After stepping down as N.I.H. director in 2021, I was asked to serve as the acting science adviser to President Biden. I learned that many other countries — including the United Kingdom and Australia — have taken great strides toward hepatitis C elimination. Egypt is essentially there. Will the United States be last? That can’t be the right answer. So I was delighted when in March, President Biden came out in favor of a five-year program to put the United States on track to eliminate hepatitis C.

The plan includes an innovative approach to provide broad access to curative medications, modeled on a successful effort in Louisiana. Under this approach, sometimes known as the “Netflix model,” a drug company or companies agree to provide full access to medications for a population in need in exchange for a set lump sum payment. In the current proposal, the populations who would have access to free hepatitis C drugs are Medicaid enrollees, the uninsured, Native Americans, and those in the prison and jail systems. If structured correctly, many more people can get lifesaving care and the cost per cure drops significantly.

Greater access to medications is necessary for a successful hepatitis C elimination program, but it is not sufficient. That’s why the plan also includes training, technical support and resources for primary care offices, federally qualified health centers, drug treatment centers, and jails and prisons, where rates of infection can reach 40 percent or more. To help more people find out whether they are infected, the effort will also help make available point-of-care tests that diagnose hepatitis C infection in less than an hour, allowing treatment to start in a single visit. That would be a major advance over the current tests, which require multiple clinic visits over weeks to return results and start treatment.

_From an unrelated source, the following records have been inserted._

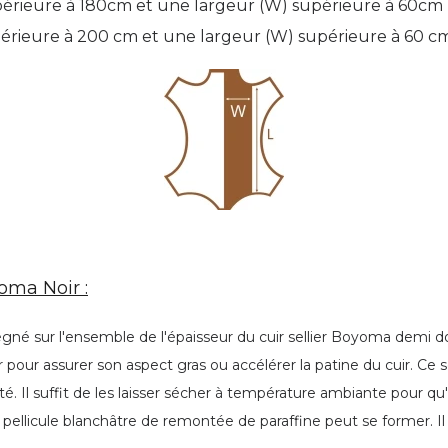
périeure à 180cm et une largeur (W) supérieure à 60cm
upérieure à 200 cm et une largeur (W) supérieure à 60 c
oma Noir :
régné sur l'ensemble de l'épaisseur du cuir sellier Boyoma demi dos
pour assurer son aspect gras ou accélérer la patine du cuir. Ce so
té. Il suffit de les laisser sécher à température ambiante pour qu
 pellicule blanchâtre de remontée de paraffine peut se former. Il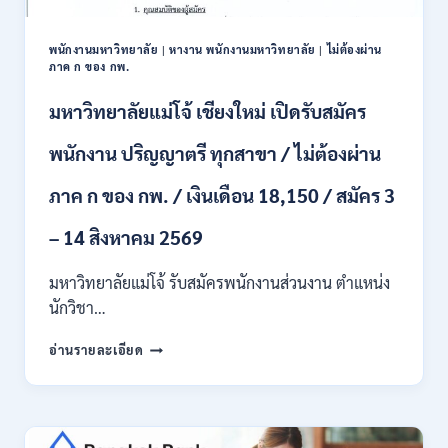
ป.ตรี
หลาย
พนักงานมหาวิทยาลัย
|
หางาน พนักงานมหาวิทยาลัย
|
ไม่ต้องผ่าน
สาขา
ภาค ก ของ กพ.
/
สมัคร
มหาวิทยาลัยแม่โจ้ เชียงใหม่ เปิดรับสมัคร
ONLINE
24
พนักงาน ปริญญาตรี ทุกสาขา / ไม่ต้องผ่าน
ก.ค.
–
ภาค ก ของ กพ. / เงินเดือน 18,150 / สมัคร 3
19
ส.ค.
– 14 สิงหาคม 2569
2569
มหาวิทยาลัยแม่โจ้ รับสมัครพนักงานส่วนงาน ตำแหน่ง
นักวิชา…
มหาวิทยาลัย
อ่านรายละเอียด
แม่
โจ้
เชียงใหม่
เปิด
รับ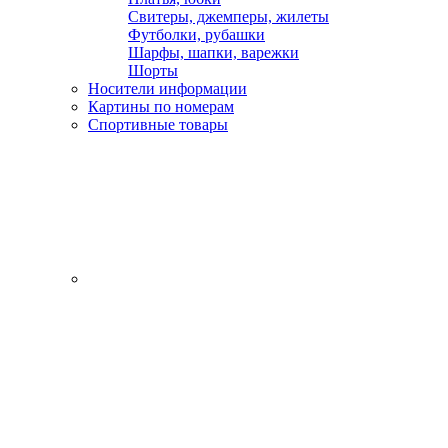
Свитеры, джемперы, жилеты
Футболки, рубашки
Шарфы, шапки, варежки
Шорты
Носители информации
Картины по номерам
Спортивные товары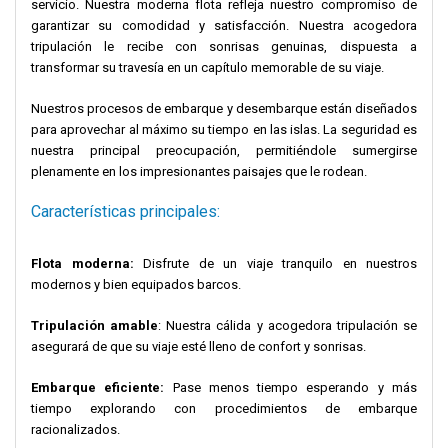
servicio. Nuestra moderna flota refleja nuestro compromiso de
garantizar su comodidad y satisfacción. Nuestra acogedora
tripulación le recibe con sonrisas genuinas, dispuesta a
transformar su travesía en un capítulo memorable de su viaje.
Nuestros procesos de embarque y desembarque están diseñados
para aprovechar al máximo su tiempo en las islas. La seguridad es
nuestra principal preocupación, permitiéndole sumergirse
plenamente en los impresionantes paisajes que le rodean.
Características principales:
Flota moderna:
Disfrute de un viaje tranquilo en nuestros
modernos y bien equipados barcos.
Tripulación amable
: Nuestra cálida y acogedora tripulación se
asegurará de que su viaje esté lleno de confort y sonrisas.
Embarque eficiente:
Pase menos tiempo esperando y más
tiempo explorando con procedimientos de embarque
racionalizados.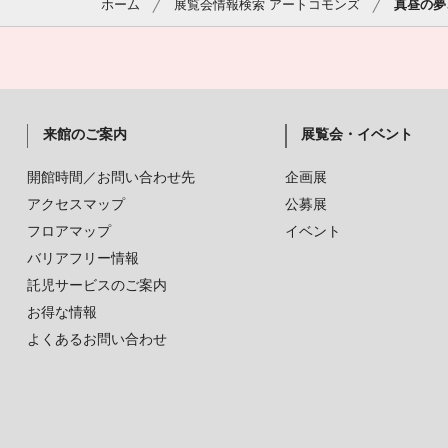
ホーム
展覧会情報検索 アートコモンズ
真昼の夢
来館のご案内
展覧会・イベント
開館時間／お問い合わせ先
企画展
アクセスマップ
公募展
フロアマップ
イベント
バリアフリー情報
託児サービスのご案内
お得な情報
よくあるお問い合わせ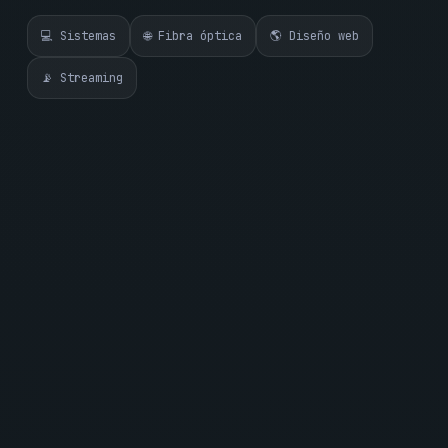
💻 Sistemas
🌐 Fibra óptica
🌎 Diseño web
📡 Streaming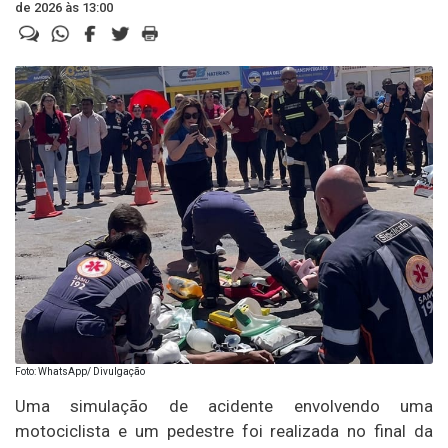
de 2026 às 13:00
Foto: WhatsApp/ Divulgação
Uma simulação de acidente envolvendo uma
motociclista e um pedestre foi realizada no final da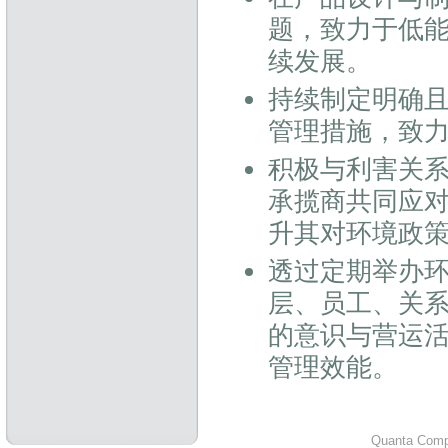
题，致力于低
续发展。
持续制定明确
管理措施，致
积极与利害关系
承揽商共同应
升其对环境政
透过定期举办
层、员工、关
的意识与营运
管理效能。
Quanta Compu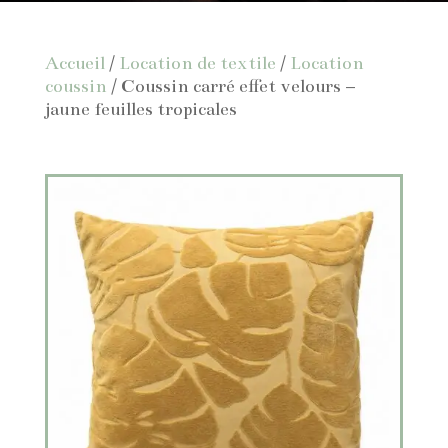
Accueil
/
Location de textile
/
Location
coussin
/ Coussin carré effet velours –
jaune feuilles tropicales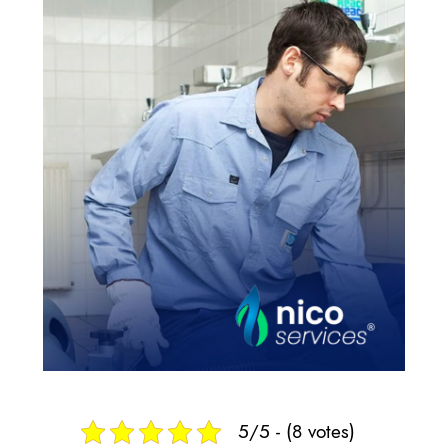
5/5 - (8 votes)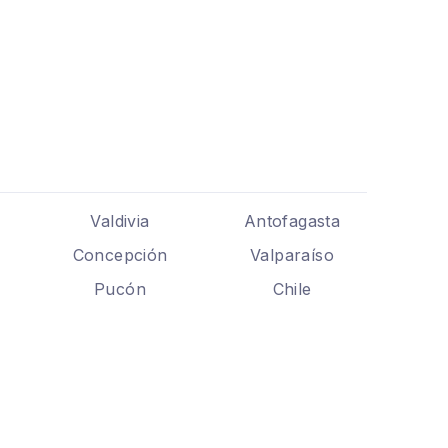
Valdivia
Antofagasta
Concepción
Valparaíso
Pucón
Chile
.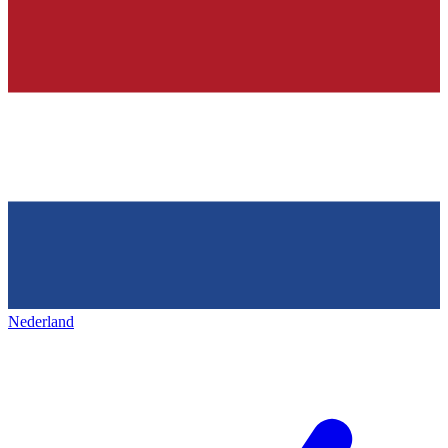
Nederland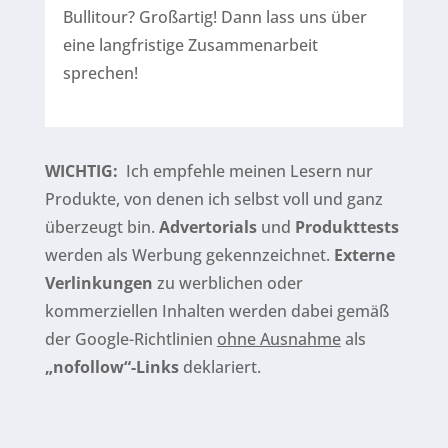
Bullitour? Großartig! Dann lass uns über
eine langfristige Zusammenarbeit
sprechen!
WICHTIG:
Ich empfehle meinen Lesern nur
Produkte, von denen ich selbst voll und ganz
überzeugt bin.
Advertorials
und
Produkttests
werden als Werbung gekennzeichnet.
Externe
Verlinkungen
zu werblichen oder
kommerziellen Inhalten werden dabei gemäß
der Google-Richtlinien
ohne Ausnahme
als
„nofollow“-Links
deklariert.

I’m not the only one inspired by the opportunity to end this devastating disease. I’m finding a lot of support among both Republicans and Democrats in Congress, from all parts of the country. But a key question is whether the effort can gain the full bipartisan support it needs to move in this Congress.

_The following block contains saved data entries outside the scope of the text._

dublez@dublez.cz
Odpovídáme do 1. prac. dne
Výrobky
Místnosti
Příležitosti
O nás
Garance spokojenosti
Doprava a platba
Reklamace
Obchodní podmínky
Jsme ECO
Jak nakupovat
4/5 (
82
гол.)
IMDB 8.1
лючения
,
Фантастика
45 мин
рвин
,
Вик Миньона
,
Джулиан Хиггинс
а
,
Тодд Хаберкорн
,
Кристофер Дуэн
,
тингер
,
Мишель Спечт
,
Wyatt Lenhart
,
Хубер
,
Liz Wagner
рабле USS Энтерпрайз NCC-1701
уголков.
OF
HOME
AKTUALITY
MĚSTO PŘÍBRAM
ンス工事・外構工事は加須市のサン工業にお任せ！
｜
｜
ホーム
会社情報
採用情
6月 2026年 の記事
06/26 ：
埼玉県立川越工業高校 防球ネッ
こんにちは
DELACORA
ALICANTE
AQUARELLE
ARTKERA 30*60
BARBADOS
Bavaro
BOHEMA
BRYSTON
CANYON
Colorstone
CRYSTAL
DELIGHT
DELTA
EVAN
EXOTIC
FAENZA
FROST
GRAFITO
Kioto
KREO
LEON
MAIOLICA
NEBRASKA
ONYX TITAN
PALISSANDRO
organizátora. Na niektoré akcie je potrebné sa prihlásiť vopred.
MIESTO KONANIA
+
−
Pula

I believe it can. People treated for hepatitis C will avoid very expensive downstream medical needs for transplantation and cancer treatment. Furthermore, a cured person cannot pass it on to others; as a result, every case treated today means multiple cases averted in the future. An expert group has estimated that a national initiative to end hepatitis would save society more than $18 billion in health care costs over the next decade, with $13.3 billion of that savings accruing to the federal government.

Eliminating hepatitis C is the compassionate response for a nation that cares about all of its people — but it is also deficit reduction. It’s costing us taxpayers much more to live with hepatitis C than to cure it. Without action, we will continue to doom many more families to go through the same pain that mine did with Rick’s suffering and death. Inaction is indefensible.

Francis Collins served as the director of the National Institutes of Health from 2009 to 2021. He leads the White House initiative to eliminate hepatitis C.